Protecting ourselves and others
Truth be told, we cannot bring about a worldwide ban on content nor can we enforce strict regulation of content that glamorises depression or other mental illnesses.
However, there are a few things that we can do to protect ourselves and others. These steps can include:
- Be mindful of the content you consume. It is important to ask ourselves whether the content is making you feel better or are you mindlessly consuming content or posting content to meet your needs of superficial affirmation and appeasement.
- Block and report is a fantastic tool to be able to exert control over the content you consume. When you notice pages that romanticize and glamorise the struggle of mental illness, you can report it and block it from your feed as a way to protect yourself and at the same time, if it does get taken down- protecting others.
- Regulate content for your children by educating them and creating awareness about what depression actually is and leaving space for them to explore, ask questions, and communicate freely about their own experiences with their emotions and challenges.
- Educate others about the glamorization of depression and mental illnesses in the media , how it impacts the efforts taken to create healthy awareness and the effect it has on people who consume the content.
In this guide we discussed how depression is romanticised in the media and how it impacts the awareness and experience of mental health issues and disorders such as depression. We also briefly touched upon how we can protect ourselves from this particularly dangerous trend of romanticising and glamorizing depression.
Frequently Asked Questions Related To “Glamorizing And Romanticising Depression”
What does it mean to romanticize depression?
Romanticising depression or mental illnesses is to portray it in such a way that it masks the terrifying and debilitating reality of it and instead makes it seem extremely desirable.
Romanticising psychological issues is not new, it has been around for centuries in books, poems, songs, and cinema. It is about creating this alternate reality where depression makes you seem dreamy, fantastical, and even unique and different that people want to be depressed.

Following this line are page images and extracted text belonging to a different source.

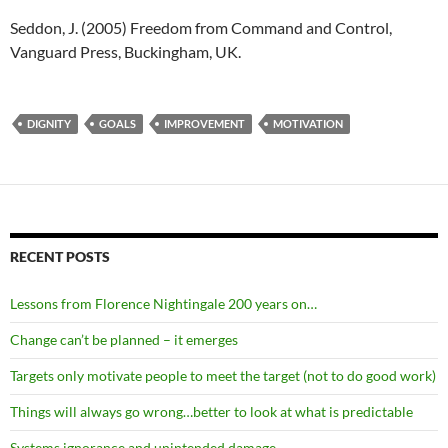
Seddon, J. (2005) Freedom from Command and Control,
Vanguard Press, Buckingham, UK.
DIGNITY
GOALS
IMPROVEMENT
MOTIVATION
RECENT POSTS
Lessons from Florence Nightingale 200 years on…
Change can’t be planned – it emerges
Targets only motivate people to meet the target (not to do good work)
Things will always go wrong…better to look at what is predictable
Systems ignorance and unintended damage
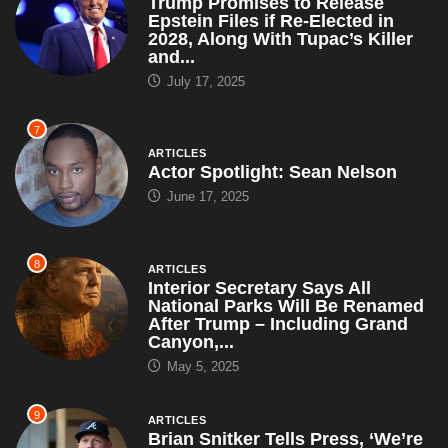
Trump Promises to Release
Epstein Files if Re-Elected in
2028, Along With Tupac’s Killer
and...
July 17, 2025
7
ARTICLES
Actor Spotlight: Sean Nelson
June 17, 2025
8
ARTICLES
Interior Secretary Says All
National Parks Will Be Renamed
After Trump – Including Grand
Canyon,...
May 5, 2025
9
ARTICLES
Brian Snitker Tells Press, ‘We’re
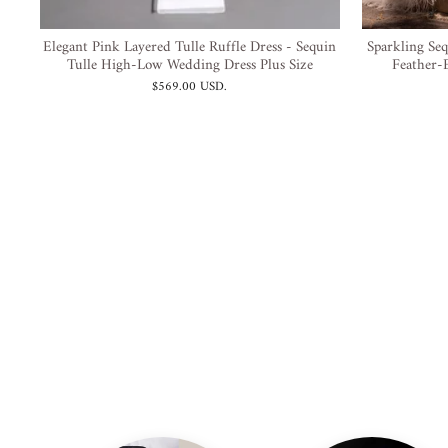
Elegant Pink Layered Tulle Ruffle Dress - Sequin
Sparkling Seq
Tulle High-Low Wedding Dress Plus Size
Feather-E
$569.00 USD
.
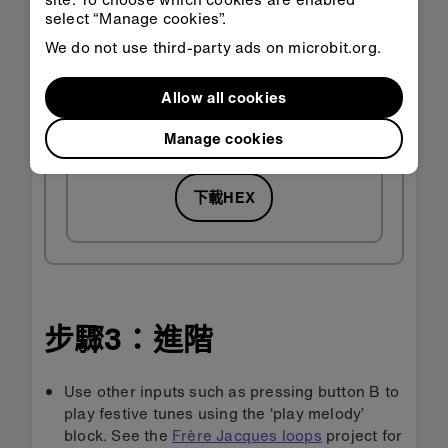
select “Manage cookies”.
We do not use third-party ads on microbit.org.
Allow all cookies
在
在
Classroom
MakeCode
中開啟
中開啟
Manage cookies
下載HEX
步驟3：進階
Use other inputs such as pressing button B to
play festive tunes using the ‘play melody’
block. See the
Frère Jacques loops
project for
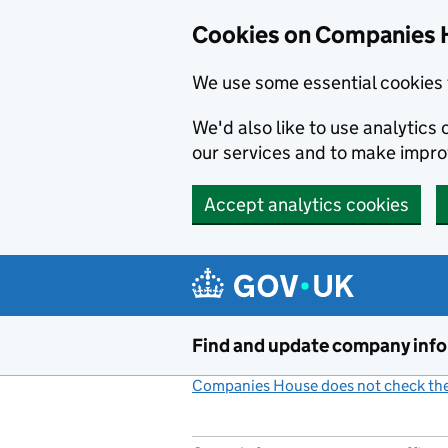
Cookies on Companies 
We use some essential cookies 
We'd also like to use analytic
our services and to make impr
Accept analytics cookies
Skip to main content
Find and update company inf
Companies House does not check the 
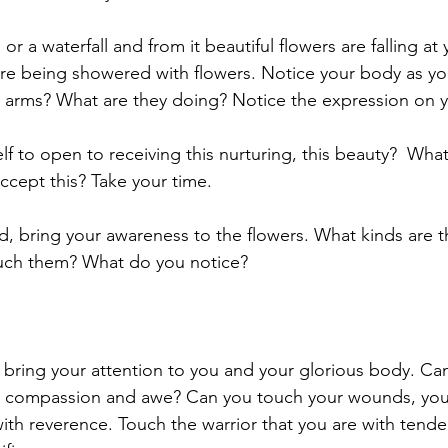
or a waterfall and from it beautiful flowers are falling at
are being showered with flowers. Notice your body as you
 arms? What are they doing? Notice the expression on y
lf to open to receiving this nurturing, this beauty?  Wh
accept this? Take your time.
d, bring your awareness to the flowers. What kinds are 
uch them? What do you notice?
bring your attention to you and your glorious body. Can
r, compassion and awe? Can you touch your wounds, your
ith reverence. Touch the warrior that you are with tend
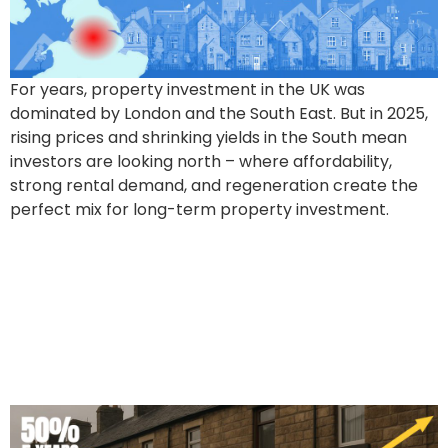
For years, property investment in the UK was
dominated by London and the South East. But in 2025,
rising prices and shrinking yields in the South mean
investors are looking north – where affordability,
strong rental demand, and regeneration create the
perfect mix for long-term property investment.
50% Price Boom in 5 Years
For Over 1 Million UK
Properties. But Which
Ones?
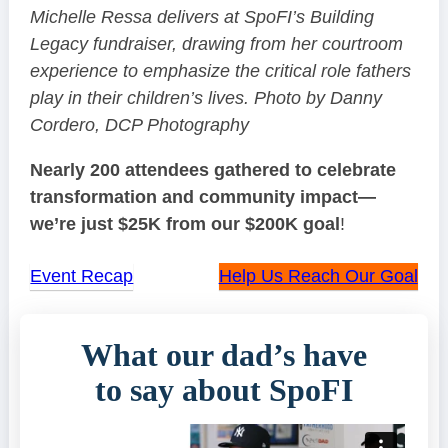
Michelle Ressa delivers at SpoFI’s Building
Legacy fundraiser, drawing from her courtroom
experience to emphasize the critical role fathers
play in their children’s lives. Photo by Danny
Cordero, DCP Photography
Nearly 200 attendees gathered to celebrate
transformation and community impact—
we’re just $25K from our $200K goal
!
Event Recap
Help Us Reach Our Goal
What our dad’s have
to say about SpoFI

How is tragedy related to depression?
The overwhelming stress of tragic events such as loss, death, accidents, and natural disasters can lead to mental health concerns. These types of events can lead someone to develop a sense of hopelessness about their present and their future which can eventually aggravate into depression when left unresolved.

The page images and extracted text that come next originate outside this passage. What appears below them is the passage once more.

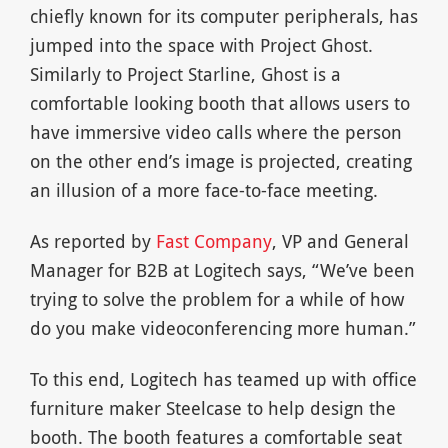
chiefly known for its computer peripherals, has
jumped into the space with Project Ghost.
Similarly to Project Starline, Ghost is a
comfortable looking booth that allows users to
have immersive video calls where the person
on the other end’s image is projected, creating
an illusion of a more face-to-face meeting.
As reported by
Fast Company
, VP and General
Manager for B2B at Logitech says, “We’ve been
trying to solve the problem for a while of how
do you make videoconferencing more human.”
To this end, Logitech has teamed up with office
furniture maker Steelcase to help design the
booth. The booth features a comfortable seat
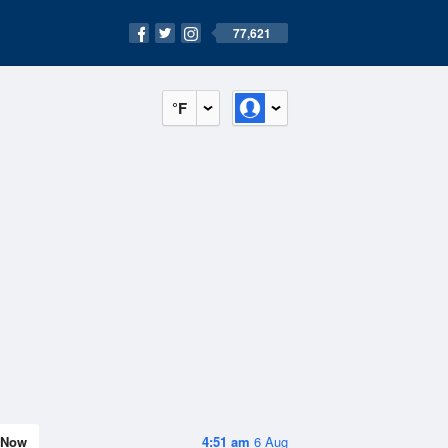
77,621
°F
Now
4:51 am
6 Aug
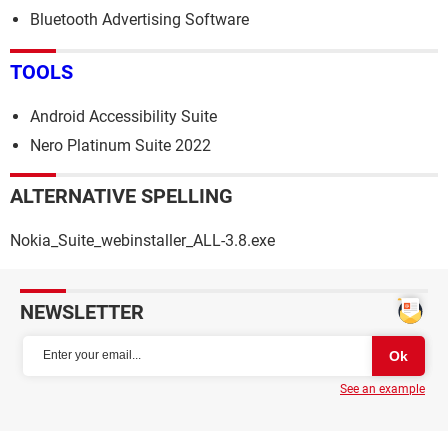
Bluetooth Advertising Software
TOOLS
Android Accessibility Suite
Nero Platinum Suite 2022
ALTERNATIVE SPELLING
Nokia_Suite_webinstaller_ALL-3.8.exe
NEWSLETTER
See an example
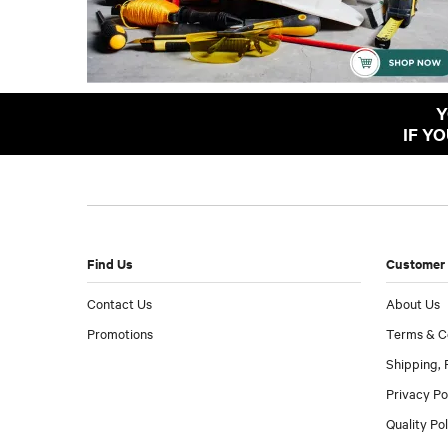
Y
IF Y
Find Us
Customer 
Contact Us
About Us
Promotions
Terms & C
Shipping, 
Privacy Po
Quality Po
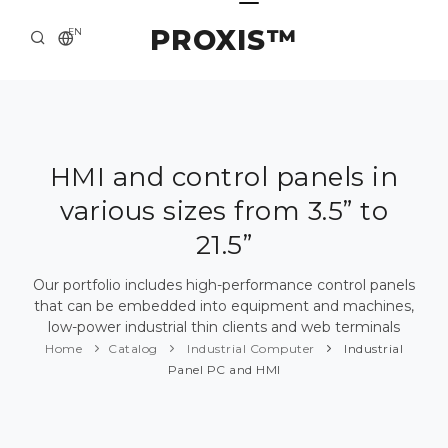
PROXIS™
EN
HOME
CONTACTS
ABOUT US
HMI and control panels in
various sizes from 3.5” to
SOLUTION AND SERVICE
21.5”
CATALOG
Our portfolio includes high-performance control panels
PRESS CENTER
that can be embedded into equipment and machines,
low-power industrial thin clients and web terminals
Home
Catalog
Industrial Computer
Industrial
Panel PC and HMI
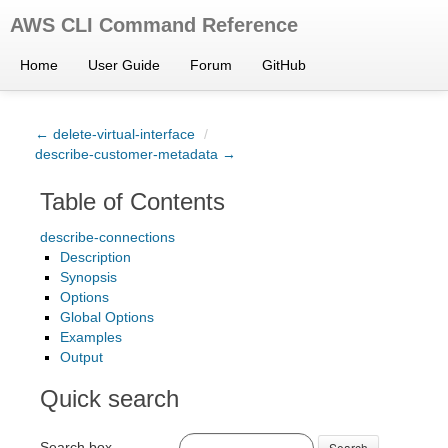
AWS CLI Command Reference
Home
User Guide
Forum
GitHub
← delete-virtual-interface
/
describe-customer-metadata →
Table of Contents
describe-connections
Description
Synopsis
Options
Global Options
Examples
Output
Quick search
Search box
Search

What actually causes depression?
Research suggests that depression doesn’t spring only from imbalances in the brain or the physiology of your brian. While it can make you vulnerable to the disorder, ife events, genetic disposition, stress, medications, and other various factors also have a part to play in triggering depression.
What is the romanticism of mental illness?
Romanticism of mental disorders leads to the creation of a false image about the struggle of mental illness. It creates an uncharacteristic and unrealistic impression of a particular mental illness.
It can perpetuate more stigma or it can even cause people to self-diagnose themselves with the disorder. It can also discourage people from seeking out the help they actually need.
What mental illness does to families?
When mental illness enters a family, the emotional cost can be high and family members can be deeply affected. It can impact the way a family functions around the person who has the mental disorder. It affects the spouse and the children as it causes tension and distress.
Because of the stigma around mental illnesses, a family can become isolated and alienated from its community. It can also cause breakdown of communication and the needs of the family might be left unmet causing emotional distress amongst the rest of the members.